Our family was on a road trip to a wonderful little place up state New York, a vacation we’d been looking forward to for some time and we just couldn’t wait to get there.
Now road trips these days with portable DVD players, vans with actual legroom and air-conditioning are far from my childhood memories; sweaty legs sticking to vinyl seats, wet towels hanging over windows and always having one brother’s knee and the other brother’s elbow in “my” space. However, for some reason the universal cry of thirst, hunger and “Are we there yet?” still echoes across the generations. And regardless of the extra space, (and I suspect they could even be in separate cars) someone is always touching someone.
Perhaps you may live by the golden rule “Love one another”, but in our family, it’s “Keep your hands to yourself.”
So, there we were coasting along some backroad when it hit me. I’m so glad I spotted it as it really could have passed me by as quickly as the cornfields. It was silent. It was ordinary. It was simple. All three children and husband were reading quietly. But for some reason I just happened to notice that I was completely and utterly happy.
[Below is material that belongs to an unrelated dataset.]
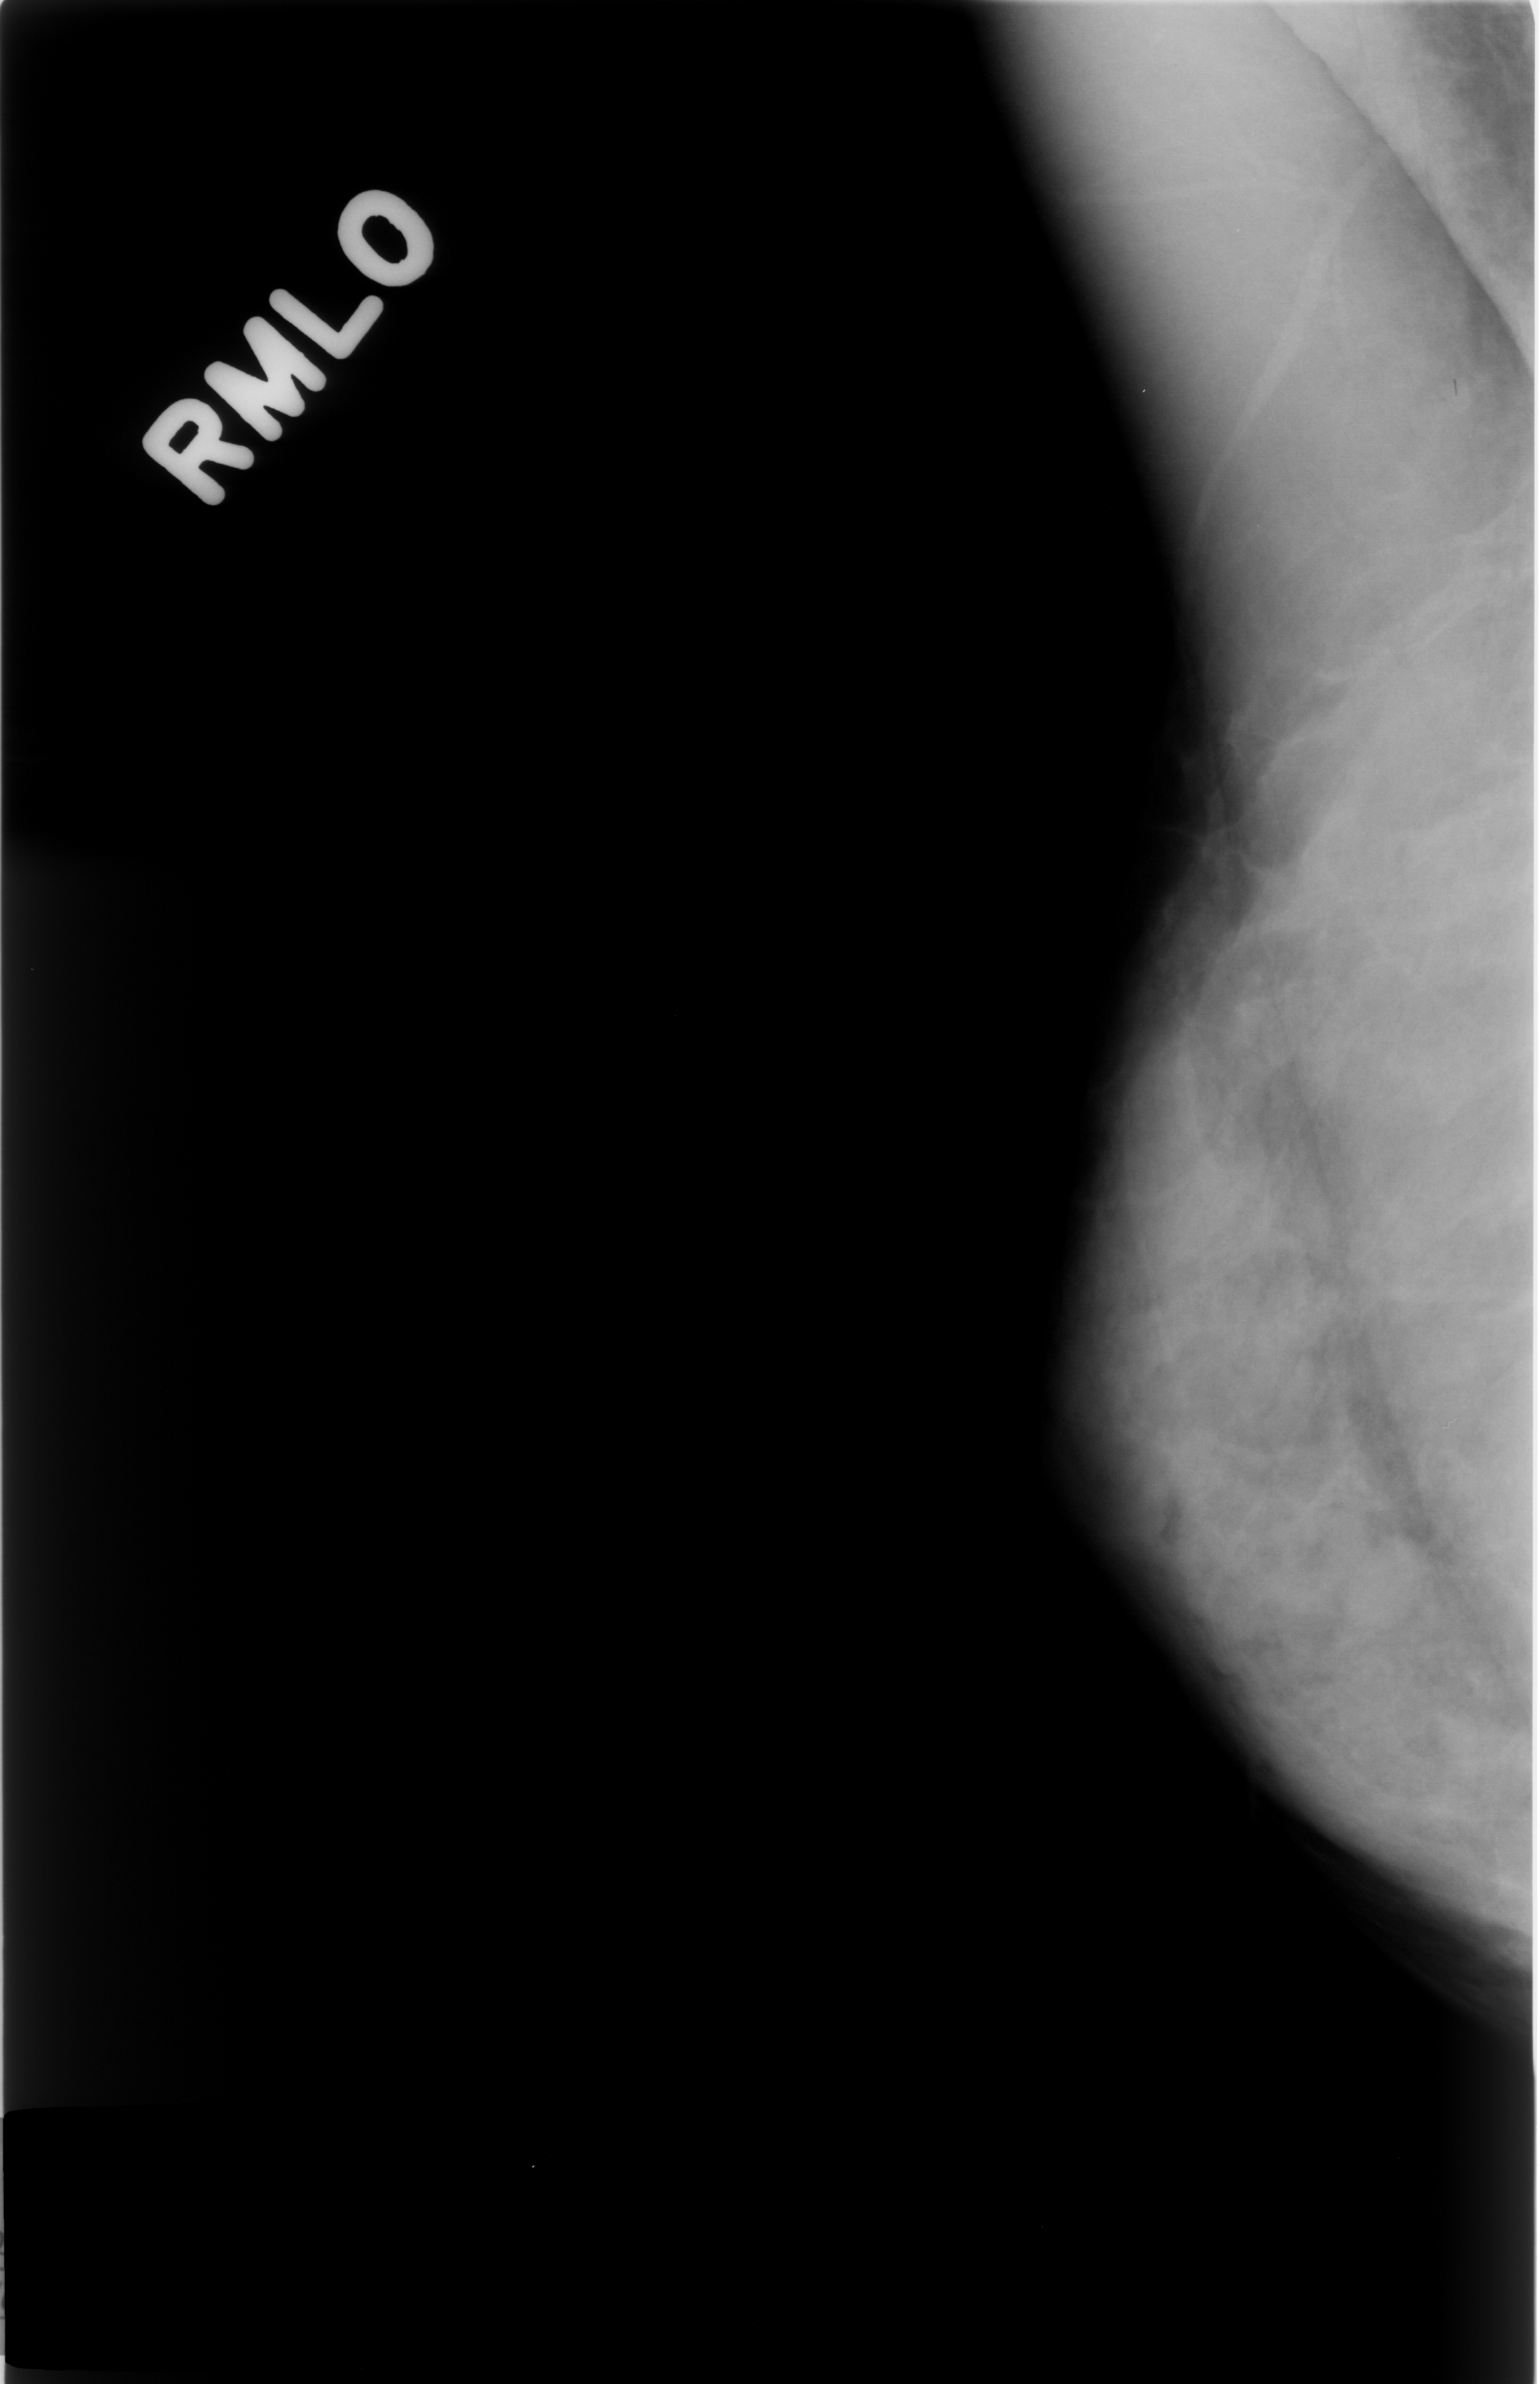
Scanned film-screen mammogram, right breast, mediolateral oblique (MLO) view, breast composition: extremely dense (BI-RADS density category 4 of 4).
Abnormality record for this image: mass, shape oval, margins circumscribed; BI-RADS assessment category 3; benign; no additional work-up was recommended (benign without callback).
Right there, in Ohio, on some old road I my never travel again. Who would’ve thought? How weird was that? I wasn’t doing the usual happy-inducing activities such as a enjoying a frozen margarita with the locals in a little Mexican village, nor having a good bowel movement, or even indulging in an afternoon nana-nap (yes, I’m a simple girl)….nope, I was just driving. Endlessly driving.
I sat there staring at the straight and endless road in front of me, knowing with absolute certainty that I did not want to be doing anything else with anybody else. And with complete clarity right there (somewhere) I knew that our vacation, as with life, was all about the journey. I didn’t have to wait to get there. There was already here.